FRAMINGHAM (07/13/2000) - The U.S. Senate yesterday voted 86-11 to reduce from six months to 60 days the time it takes to approve new export controls for high-performance computers. It mirrors a similar vote by the U.S. House of Representatives in May.
The move was hailed by the U.S. computer industry, which has argued for years that controls on the export of high-performance computers are cumbersome, too slow to reflect new technology and, in many cases, unnecessary.
"This is a giant leap forward in the right direction," said Connie Correll, a spokeswoman for the Information Technology Industry Council in Washington.
"It's what we were focusing on getting done this year. Longer term, we will be trying to reform the entire export control system because it doesn't keep pace with technology."
"Most people in industry think the review period doesn't make any sense at all, but 180 days was absolutely ridiculous," said Ed Black, CEO of the Computer & Communications Industry Association in Washington. He called export controls on mass-produced, high-end desktop systems "unnecessary and burdensome."
Supporters of strong export controls include those in Congress who believe that putting powerful processors in the hands of unfriendly states will only aid their development of nuclear weapons and other tools of mass destruction.
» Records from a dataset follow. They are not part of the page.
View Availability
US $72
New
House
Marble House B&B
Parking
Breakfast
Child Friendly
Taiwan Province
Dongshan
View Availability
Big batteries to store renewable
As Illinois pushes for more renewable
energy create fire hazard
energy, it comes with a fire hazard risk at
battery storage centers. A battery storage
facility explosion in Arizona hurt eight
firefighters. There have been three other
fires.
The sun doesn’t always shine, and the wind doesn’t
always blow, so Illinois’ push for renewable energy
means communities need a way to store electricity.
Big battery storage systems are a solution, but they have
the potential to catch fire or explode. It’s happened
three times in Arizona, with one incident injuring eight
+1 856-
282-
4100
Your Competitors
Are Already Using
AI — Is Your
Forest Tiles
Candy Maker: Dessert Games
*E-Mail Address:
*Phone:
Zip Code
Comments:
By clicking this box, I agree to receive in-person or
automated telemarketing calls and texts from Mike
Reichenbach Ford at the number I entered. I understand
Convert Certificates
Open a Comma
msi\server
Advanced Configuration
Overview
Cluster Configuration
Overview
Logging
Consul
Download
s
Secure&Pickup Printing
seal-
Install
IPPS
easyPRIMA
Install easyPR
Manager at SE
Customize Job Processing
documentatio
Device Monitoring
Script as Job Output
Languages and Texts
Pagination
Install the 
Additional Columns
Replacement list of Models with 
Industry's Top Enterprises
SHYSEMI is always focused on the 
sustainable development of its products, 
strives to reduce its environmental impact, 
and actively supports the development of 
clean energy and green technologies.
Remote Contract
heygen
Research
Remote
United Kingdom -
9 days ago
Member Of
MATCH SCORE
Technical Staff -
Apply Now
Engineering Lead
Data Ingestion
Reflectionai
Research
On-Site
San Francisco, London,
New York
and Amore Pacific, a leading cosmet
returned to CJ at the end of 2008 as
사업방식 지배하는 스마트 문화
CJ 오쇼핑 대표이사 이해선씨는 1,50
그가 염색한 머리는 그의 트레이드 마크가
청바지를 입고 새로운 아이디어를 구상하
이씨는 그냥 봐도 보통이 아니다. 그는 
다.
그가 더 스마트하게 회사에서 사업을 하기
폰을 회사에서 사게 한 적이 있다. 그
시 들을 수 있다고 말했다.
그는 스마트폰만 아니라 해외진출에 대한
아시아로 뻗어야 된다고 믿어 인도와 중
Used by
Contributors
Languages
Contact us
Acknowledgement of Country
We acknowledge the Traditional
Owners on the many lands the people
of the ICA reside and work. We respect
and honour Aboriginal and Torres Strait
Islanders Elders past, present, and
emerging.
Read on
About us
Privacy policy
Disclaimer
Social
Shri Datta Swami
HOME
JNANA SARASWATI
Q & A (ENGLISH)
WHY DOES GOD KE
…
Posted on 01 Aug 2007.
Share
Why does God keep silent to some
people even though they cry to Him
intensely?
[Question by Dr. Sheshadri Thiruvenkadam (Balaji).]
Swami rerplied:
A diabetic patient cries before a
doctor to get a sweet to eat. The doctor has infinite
Periodically, the administration recommends raising the performance levels beyond which computers may not be freely exported to nations deemed unfriendly to the U.S., such as Iraq and North Korea. Existing law gives Congress 180 days to approve the new limits. The new 60-day review period, which is likely to be signed into law by President Clinton, would make U.S. computer makers more competitive in global markets where foreign computer companies face less stringent export controls.